**DATA EXCERPT**
-*-*-

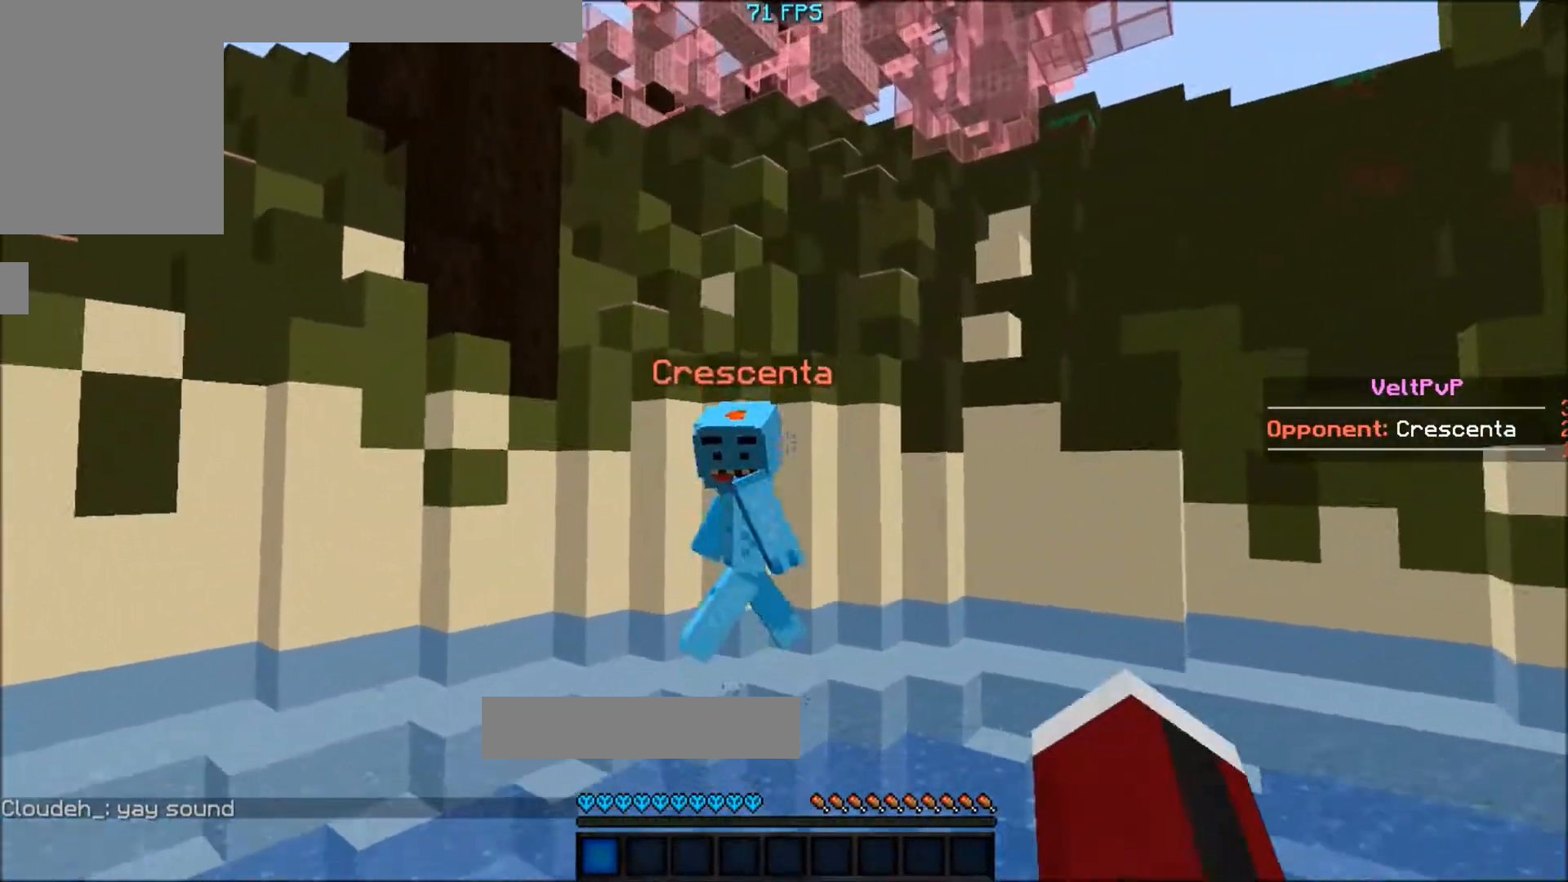
{"keys": [], "events": []}
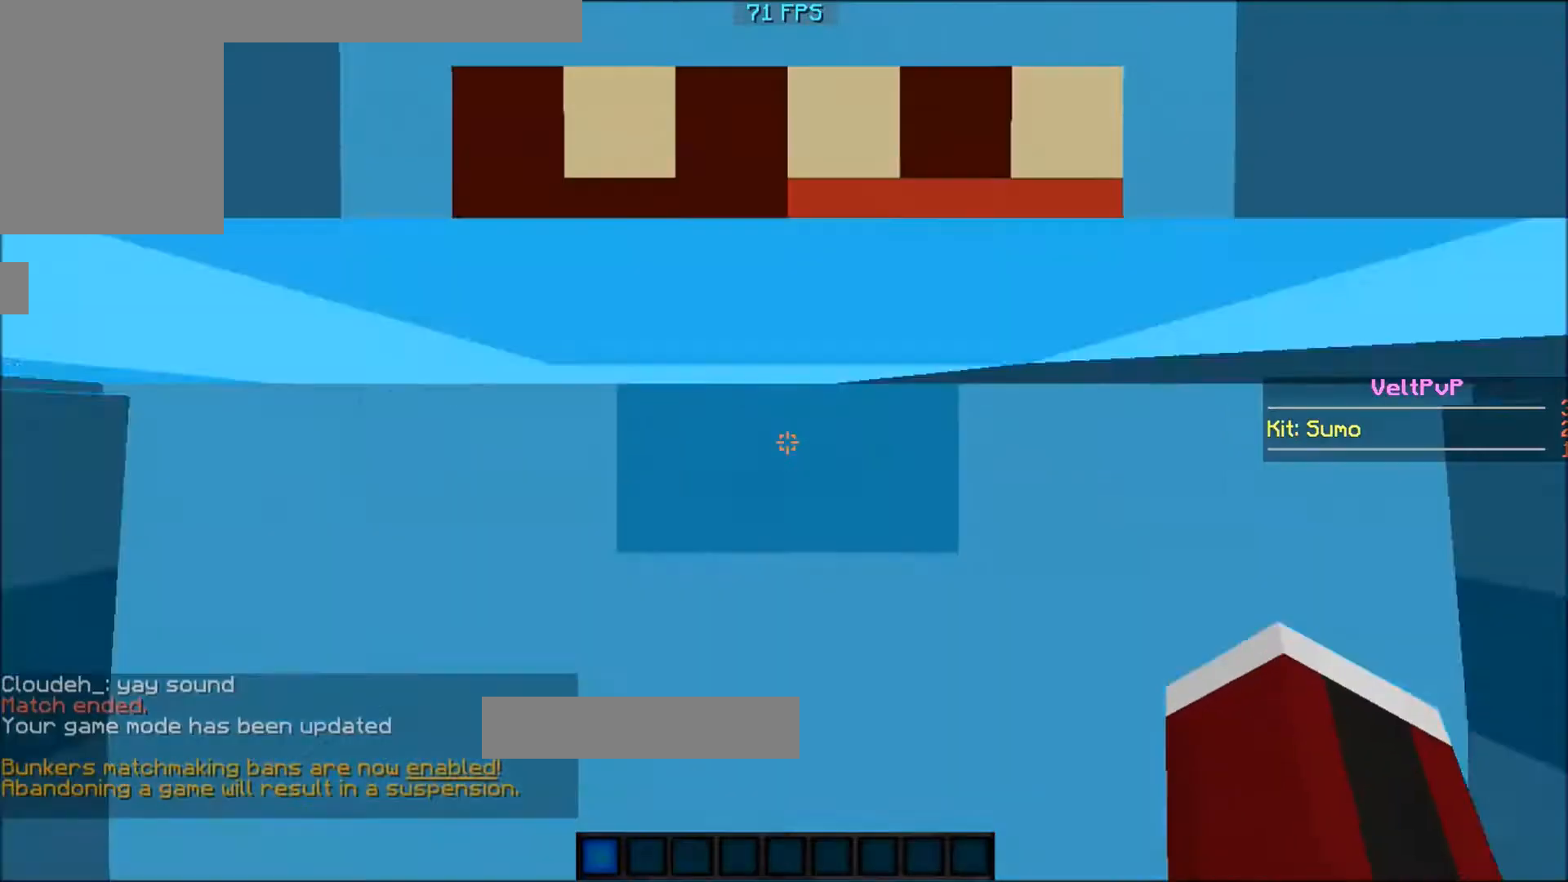
{"keys": [], "events": []}
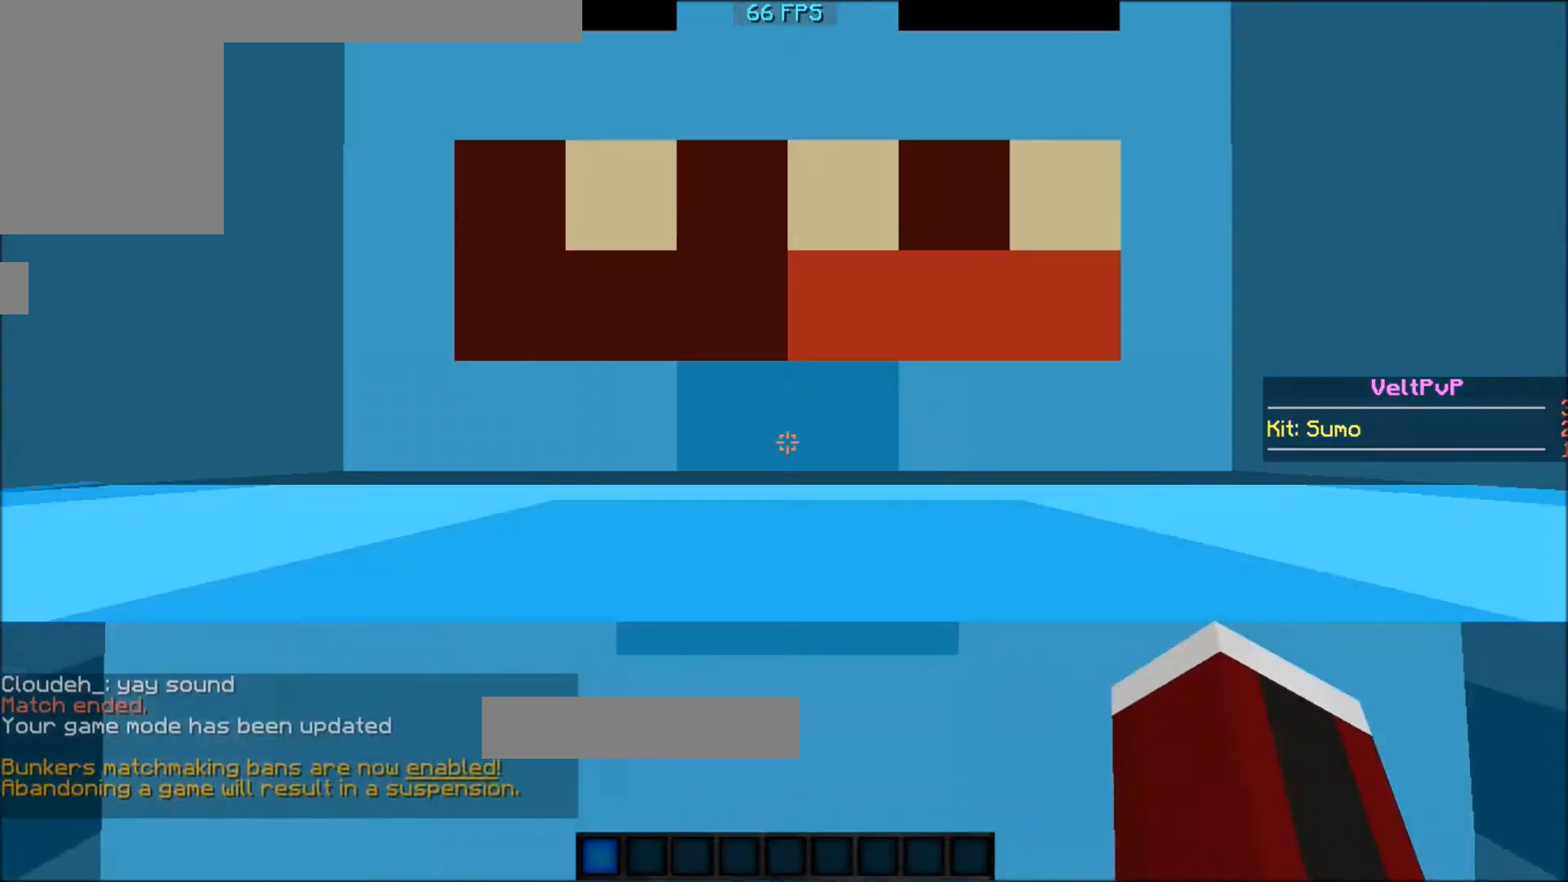
{"keys": [], "events": []}
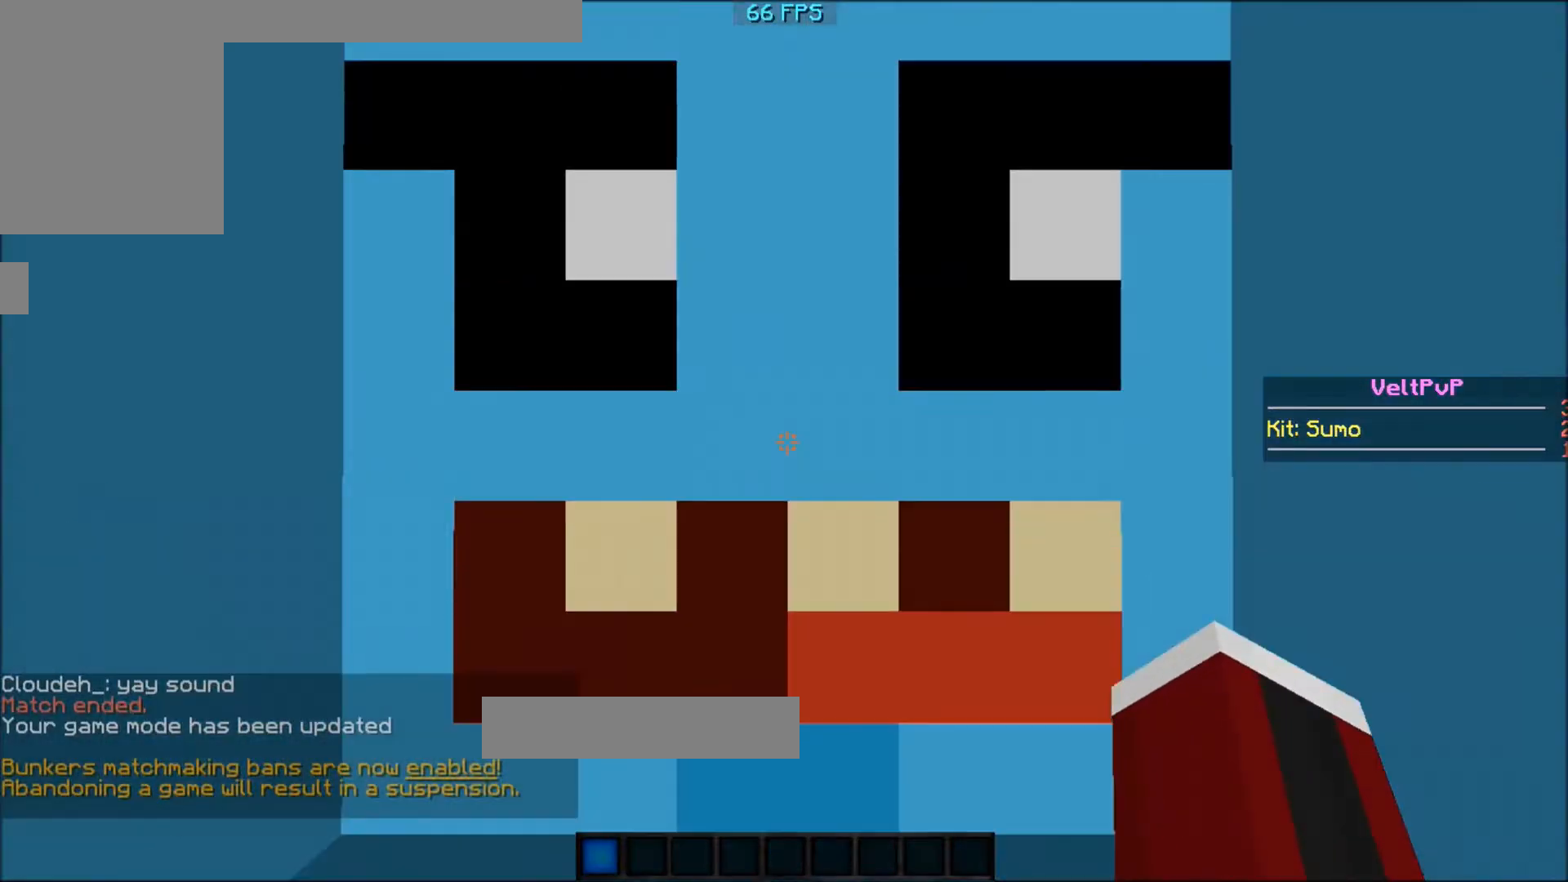
{"keys": ["w"], "events": [[166, "w", "down"]]}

-*-*-

**WHAT TO DO**
Please write the data out again exactly, but do not carry over the pictures.

**RESPONSE**
{"keys": [], "events": []}
{"keys": [], "events": []}
{"keys": [], "events": []}
{"keys": ["w"], "events": [[166, "w", "down"]]}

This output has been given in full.